> **Задание 1**: Перепишите без изменений строки из записей ниже: от строки с «scientific name: Elaphoglossum doanense» до строки с «family: Cannabaceae», включая обе эти строки.
━━━ Фрагмент страницы
Россия 12 августа 1898 г. предложила созвать первую международную конференцию по ограничению вооружений. Во Франции сначала обеспокоились, о чем Делькассе говорил и с Урусовым, упомянув об Эльзасе и Лотарингии. Посол, не получивший инструкции, ответил в уклончивой форме, что Россия сделает все возможное для удовлетворения справедливых желаний дружественной страны. После этого часть французской прессы стала высказывать резкую критику по адресу России. Особенно отличались газеты монархистов. В одной из них, «Ле солей», была помещена знаменитая статья «Всадник и лошадь». Автор, вспоминая слова Талейрана, что союз между двумя странами является союзом лошади и всадника, утверждал, что именно Франция является лошадью в союзе с Россией, которая управляет внешней политикой Третьей республики. Ответом па эту кампанию явилась другая статья, выражавшая мнение французского правительства и напечатанная 23 ноября в официозной газете «Ля либерте» под названием «Франция и Россия». Написанная в форме корреспонденции из Лондона, она сообщала: «Здесь с радостью следят за стараниями некоторых французских газет, которые льют воду на мельницу английской политики» — и далее утверждала, что в Лондоне «прекрасно известно, что Россия всегда была и сейчас готова твердо поддерживать нас при всех обстоятельствах, и даже в Фашодском инциденте»[64].

Эта твердая уверенность была высказана после того, как в сентябре в Петербурге в беседе с Монтебелло министр иностранных дел Муравьев заверил его, что предложение о приостановке вооружений не может затронуть интересы Франции. После этого Делькассе заявил о желании Франции участвовать в конференции, на что согласились и другие державы. На этой конференции в Гааге в июле 1899 г. были разработаны международные правила ведения войны — запрещение применения разрывных пуль и отравляющих веществ, режим содержания раненых и пленных.

А Фашодский конфликт продолжал разгораться. Здесь мы считаем необходимым подробнее рассмотреть данную ситуацию.

Во второй половине 1898 г. произошла последняя и решающая схватка между Англией и Французской республикой за владычество над верховьями Нила. По сути дела, решался вопрос о господстве над всем Суданом, о захвате англичанами земель для сооружения дороги от Каира до Капштадта, о закреплении владычества Англии над Египтом и Суэцким каналом.
━━━━━━
━━━ Исходные данные
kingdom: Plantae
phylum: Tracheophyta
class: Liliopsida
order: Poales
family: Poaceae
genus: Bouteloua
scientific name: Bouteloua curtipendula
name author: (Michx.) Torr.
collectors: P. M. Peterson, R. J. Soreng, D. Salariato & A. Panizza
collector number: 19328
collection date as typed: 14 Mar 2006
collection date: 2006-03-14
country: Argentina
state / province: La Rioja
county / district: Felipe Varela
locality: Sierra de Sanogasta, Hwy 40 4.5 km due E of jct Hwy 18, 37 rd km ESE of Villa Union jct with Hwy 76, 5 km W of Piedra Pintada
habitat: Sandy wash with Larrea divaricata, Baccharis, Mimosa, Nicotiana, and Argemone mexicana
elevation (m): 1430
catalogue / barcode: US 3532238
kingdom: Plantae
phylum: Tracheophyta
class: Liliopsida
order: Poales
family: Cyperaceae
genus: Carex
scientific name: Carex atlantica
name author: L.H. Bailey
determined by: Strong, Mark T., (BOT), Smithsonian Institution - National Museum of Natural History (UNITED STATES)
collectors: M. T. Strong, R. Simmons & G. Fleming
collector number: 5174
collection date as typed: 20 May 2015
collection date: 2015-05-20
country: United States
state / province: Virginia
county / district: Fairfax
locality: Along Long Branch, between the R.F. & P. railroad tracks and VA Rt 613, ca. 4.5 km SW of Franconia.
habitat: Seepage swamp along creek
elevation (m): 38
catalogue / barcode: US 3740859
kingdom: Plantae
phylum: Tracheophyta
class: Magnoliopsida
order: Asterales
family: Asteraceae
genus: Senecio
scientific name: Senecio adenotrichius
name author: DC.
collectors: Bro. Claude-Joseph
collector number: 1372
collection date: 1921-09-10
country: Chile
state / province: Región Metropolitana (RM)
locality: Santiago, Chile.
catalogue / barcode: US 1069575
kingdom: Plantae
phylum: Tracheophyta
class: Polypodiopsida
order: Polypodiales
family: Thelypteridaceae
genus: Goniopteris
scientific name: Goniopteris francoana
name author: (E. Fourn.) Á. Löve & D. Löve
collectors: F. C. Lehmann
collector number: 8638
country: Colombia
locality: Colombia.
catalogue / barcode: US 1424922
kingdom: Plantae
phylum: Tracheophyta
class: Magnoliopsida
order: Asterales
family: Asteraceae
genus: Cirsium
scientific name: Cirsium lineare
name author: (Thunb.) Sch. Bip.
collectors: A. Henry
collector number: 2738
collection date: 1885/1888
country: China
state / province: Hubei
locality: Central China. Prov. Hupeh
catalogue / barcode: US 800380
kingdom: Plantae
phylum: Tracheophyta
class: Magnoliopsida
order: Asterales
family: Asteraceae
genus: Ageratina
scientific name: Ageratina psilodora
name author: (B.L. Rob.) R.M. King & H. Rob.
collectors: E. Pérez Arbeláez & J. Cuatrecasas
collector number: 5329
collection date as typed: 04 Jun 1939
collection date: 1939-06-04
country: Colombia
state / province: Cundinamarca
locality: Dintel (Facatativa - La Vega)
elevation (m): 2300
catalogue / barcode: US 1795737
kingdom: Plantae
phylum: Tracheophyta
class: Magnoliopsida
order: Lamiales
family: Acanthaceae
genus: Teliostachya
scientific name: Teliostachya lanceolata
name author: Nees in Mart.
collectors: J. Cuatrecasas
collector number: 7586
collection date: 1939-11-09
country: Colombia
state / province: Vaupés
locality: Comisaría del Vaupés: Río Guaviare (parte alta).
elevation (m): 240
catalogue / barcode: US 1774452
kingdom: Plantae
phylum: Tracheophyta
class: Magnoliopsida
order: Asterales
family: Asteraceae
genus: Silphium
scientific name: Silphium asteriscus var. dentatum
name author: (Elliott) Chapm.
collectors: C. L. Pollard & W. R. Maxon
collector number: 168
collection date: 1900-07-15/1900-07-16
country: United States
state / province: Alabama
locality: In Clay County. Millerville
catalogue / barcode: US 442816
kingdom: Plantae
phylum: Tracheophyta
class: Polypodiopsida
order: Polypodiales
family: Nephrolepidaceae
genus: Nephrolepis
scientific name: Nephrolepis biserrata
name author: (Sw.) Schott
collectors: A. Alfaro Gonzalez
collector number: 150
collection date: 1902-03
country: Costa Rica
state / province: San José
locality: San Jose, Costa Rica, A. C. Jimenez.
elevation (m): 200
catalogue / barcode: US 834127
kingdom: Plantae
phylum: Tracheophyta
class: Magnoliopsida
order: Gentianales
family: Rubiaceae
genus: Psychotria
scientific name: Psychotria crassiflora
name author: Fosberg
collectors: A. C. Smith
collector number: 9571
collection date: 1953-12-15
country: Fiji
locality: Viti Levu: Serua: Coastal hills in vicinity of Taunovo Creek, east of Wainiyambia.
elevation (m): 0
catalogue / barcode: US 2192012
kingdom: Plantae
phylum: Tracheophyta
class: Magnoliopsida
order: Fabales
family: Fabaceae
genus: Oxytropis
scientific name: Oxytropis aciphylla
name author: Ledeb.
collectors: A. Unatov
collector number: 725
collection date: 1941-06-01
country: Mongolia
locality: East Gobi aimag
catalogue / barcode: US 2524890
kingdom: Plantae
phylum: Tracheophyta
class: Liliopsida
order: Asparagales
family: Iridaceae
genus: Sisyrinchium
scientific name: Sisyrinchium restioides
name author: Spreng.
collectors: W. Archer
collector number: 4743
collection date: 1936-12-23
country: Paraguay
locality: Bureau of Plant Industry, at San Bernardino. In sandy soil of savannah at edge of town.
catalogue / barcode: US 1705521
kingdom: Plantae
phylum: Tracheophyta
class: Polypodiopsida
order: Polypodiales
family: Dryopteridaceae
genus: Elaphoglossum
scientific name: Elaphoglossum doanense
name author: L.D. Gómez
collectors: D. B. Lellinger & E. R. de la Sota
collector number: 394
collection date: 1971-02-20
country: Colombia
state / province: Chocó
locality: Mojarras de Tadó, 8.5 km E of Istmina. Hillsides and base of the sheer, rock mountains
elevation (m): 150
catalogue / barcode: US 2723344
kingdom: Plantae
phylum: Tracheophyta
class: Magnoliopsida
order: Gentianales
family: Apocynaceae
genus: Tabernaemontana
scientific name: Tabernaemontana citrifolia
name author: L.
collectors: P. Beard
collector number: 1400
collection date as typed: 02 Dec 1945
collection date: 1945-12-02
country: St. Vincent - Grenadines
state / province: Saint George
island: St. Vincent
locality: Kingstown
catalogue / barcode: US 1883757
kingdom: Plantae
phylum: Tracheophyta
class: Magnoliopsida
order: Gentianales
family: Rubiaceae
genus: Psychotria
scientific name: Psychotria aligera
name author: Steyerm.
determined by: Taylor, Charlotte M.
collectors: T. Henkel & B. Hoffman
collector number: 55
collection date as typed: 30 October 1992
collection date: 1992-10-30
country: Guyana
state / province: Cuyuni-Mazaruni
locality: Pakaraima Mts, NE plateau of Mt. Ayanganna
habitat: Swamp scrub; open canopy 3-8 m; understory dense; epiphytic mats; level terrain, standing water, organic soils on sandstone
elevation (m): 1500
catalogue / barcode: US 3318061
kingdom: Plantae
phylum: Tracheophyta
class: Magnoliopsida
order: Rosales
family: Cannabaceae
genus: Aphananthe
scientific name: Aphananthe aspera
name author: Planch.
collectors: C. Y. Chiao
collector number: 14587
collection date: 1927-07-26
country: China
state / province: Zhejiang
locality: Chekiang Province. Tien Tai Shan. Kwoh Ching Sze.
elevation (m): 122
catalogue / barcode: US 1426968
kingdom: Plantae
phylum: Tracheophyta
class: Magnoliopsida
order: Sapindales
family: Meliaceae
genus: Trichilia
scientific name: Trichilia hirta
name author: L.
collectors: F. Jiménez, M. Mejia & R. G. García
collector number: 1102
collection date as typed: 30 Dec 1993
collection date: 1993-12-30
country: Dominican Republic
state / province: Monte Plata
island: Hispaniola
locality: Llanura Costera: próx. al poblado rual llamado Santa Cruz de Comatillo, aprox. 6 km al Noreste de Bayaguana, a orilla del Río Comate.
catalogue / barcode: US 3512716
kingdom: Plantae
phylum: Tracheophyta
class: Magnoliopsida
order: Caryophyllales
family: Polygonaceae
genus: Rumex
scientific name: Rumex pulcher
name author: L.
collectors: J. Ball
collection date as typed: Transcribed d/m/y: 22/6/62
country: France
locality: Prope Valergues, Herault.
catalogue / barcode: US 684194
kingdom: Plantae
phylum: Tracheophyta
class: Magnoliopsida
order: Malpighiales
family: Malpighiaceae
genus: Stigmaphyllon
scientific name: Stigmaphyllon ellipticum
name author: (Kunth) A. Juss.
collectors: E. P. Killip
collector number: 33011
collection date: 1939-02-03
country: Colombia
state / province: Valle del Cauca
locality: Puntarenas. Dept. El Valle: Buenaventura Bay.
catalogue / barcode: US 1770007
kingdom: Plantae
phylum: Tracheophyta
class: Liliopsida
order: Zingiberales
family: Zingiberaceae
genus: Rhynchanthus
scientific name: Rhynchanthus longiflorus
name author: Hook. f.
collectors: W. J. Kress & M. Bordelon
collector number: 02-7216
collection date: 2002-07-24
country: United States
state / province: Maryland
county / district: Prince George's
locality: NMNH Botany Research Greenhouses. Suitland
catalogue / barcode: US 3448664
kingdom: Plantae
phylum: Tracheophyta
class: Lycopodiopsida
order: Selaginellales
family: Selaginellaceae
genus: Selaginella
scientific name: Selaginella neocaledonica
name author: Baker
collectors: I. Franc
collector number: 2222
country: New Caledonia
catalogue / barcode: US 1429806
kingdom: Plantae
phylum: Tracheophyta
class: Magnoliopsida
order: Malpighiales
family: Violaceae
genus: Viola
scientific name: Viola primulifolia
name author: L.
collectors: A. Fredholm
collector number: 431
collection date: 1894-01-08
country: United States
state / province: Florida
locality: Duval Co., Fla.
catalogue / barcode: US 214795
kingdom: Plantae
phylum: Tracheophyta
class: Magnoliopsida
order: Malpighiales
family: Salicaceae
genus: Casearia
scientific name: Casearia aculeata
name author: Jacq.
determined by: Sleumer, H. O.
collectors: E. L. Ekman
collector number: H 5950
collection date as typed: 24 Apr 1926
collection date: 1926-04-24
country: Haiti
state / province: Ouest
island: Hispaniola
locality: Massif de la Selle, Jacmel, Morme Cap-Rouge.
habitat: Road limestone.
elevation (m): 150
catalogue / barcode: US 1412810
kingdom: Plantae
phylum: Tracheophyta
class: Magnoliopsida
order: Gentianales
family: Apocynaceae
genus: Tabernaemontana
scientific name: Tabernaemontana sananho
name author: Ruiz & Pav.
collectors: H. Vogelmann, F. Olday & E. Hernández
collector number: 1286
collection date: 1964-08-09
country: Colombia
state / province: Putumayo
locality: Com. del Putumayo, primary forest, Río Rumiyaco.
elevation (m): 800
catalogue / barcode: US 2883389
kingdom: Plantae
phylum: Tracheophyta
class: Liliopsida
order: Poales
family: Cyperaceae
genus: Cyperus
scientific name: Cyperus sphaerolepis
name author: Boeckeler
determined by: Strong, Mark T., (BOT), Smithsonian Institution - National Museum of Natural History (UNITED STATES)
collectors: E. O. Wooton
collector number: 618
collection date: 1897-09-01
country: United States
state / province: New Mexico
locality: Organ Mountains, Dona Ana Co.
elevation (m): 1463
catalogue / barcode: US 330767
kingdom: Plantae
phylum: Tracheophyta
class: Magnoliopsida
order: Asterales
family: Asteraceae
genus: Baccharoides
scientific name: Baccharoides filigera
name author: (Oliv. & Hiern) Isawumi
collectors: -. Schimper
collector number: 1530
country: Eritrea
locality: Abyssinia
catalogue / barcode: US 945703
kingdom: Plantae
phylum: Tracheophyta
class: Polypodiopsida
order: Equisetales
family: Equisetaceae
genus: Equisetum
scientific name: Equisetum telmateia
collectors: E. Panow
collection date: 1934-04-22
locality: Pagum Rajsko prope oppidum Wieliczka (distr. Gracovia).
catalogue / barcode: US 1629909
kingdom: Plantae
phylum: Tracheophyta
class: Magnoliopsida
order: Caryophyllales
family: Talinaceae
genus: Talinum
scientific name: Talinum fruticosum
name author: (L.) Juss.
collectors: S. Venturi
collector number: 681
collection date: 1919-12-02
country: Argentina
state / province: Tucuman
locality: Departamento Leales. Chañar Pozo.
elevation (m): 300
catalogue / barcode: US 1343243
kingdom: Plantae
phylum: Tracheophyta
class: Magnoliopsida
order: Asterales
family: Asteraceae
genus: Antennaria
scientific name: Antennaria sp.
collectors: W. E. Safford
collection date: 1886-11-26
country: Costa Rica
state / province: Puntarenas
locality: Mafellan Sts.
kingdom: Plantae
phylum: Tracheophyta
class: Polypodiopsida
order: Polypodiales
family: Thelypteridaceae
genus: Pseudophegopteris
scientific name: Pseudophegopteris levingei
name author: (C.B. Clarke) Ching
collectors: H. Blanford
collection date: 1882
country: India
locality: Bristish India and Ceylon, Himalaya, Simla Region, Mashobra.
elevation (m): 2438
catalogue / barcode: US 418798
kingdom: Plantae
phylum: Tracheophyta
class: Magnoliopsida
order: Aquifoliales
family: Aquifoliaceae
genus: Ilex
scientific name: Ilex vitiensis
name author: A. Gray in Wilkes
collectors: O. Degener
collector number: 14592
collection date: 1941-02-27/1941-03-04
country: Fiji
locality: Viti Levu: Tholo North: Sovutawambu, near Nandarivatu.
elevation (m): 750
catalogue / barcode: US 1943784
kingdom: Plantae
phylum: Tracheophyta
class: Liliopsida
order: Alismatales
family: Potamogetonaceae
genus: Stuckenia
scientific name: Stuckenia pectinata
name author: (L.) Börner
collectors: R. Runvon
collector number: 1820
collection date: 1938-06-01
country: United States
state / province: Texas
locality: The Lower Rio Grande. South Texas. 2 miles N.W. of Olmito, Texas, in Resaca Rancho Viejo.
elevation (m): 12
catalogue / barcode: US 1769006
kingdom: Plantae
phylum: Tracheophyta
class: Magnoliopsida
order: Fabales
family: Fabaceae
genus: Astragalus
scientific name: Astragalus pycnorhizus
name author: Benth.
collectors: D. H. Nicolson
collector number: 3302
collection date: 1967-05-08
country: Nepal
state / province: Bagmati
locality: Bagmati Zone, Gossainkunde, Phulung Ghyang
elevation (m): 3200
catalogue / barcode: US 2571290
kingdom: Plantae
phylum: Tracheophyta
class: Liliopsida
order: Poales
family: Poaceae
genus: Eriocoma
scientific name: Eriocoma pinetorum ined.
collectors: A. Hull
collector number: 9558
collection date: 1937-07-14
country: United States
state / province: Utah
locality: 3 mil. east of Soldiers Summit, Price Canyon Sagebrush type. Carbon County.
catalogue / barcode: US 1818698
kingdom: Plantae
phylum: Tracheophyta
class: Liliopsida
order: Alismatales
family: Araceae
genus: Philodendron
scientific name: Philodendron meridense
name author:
━━━━━━
> **Задание 2**: Как называлась статья, помещенная в газете «Ле солей», согласно фрагменту страницы?

> **Ожидаемый результат 1**:
scientific name: Elaphoglossum doanense
name author: L.D. Gómez
collectors: D. B. Lellinger & E. R. de la Sota
collector number: 394
collection date: 1971-02-20
country: Colombia
state / province: Chocó
locality: Mojarras de Tadó, 8.5 km E of Istmina. Hillsides and base of the sheer, rock mountains
elevation (m): 150
catalogue / barcode: US 2723344
kingdom: Plantae
phylum: Tracheophyta
class: Magnoliopsida
order: Gentianales
family: Apocynaceae
genus: Tabernaemontana
scientific name: Tabernaemontana citrifolia
name author: L.
collectors: P. Beard
collector number: 1400
collection date as typed: 02 Dec 1945
collection date: 1945-12-02
country: St. Vincent - Grenadines
state / province: Saint George
island: St. Vincent
locality: Kingstown
catalogue / barcode: US 1883757
kingdom: Plantae
phylum: Tracheophyta
class: Magnoliopsida
order: Gentianales
family: Rubiaceae
genus: Psychotria
scientific name: Psychotria aligera
name author: Steyerm.
determined by: Taylor, Charlotte M.
collectors: T. Henkel & B. Hoffman
collector number: 55
collection date as typed: 30 October 1992
collection date: 1992-10-30
country: Guyana
state / province: Cuyuni-Mazaruni
locality: Pakaraima Mts, NE plateau of Mt. Ayanganna
habitat: Swamp scrub; open canopy 3-8 m; understory dense; epiphytic mats; level terrain, standing water, organic soils on sandstone
elevation (m): 1500
catalogue / barcode: US 3318061
kingdom: Plantae
phylum: Tracheophyta
class: Magnoliopsida
order: Rosales
family: Cannabaceae

> **Ожидаемый результат 2**: «Всадник и лошадь».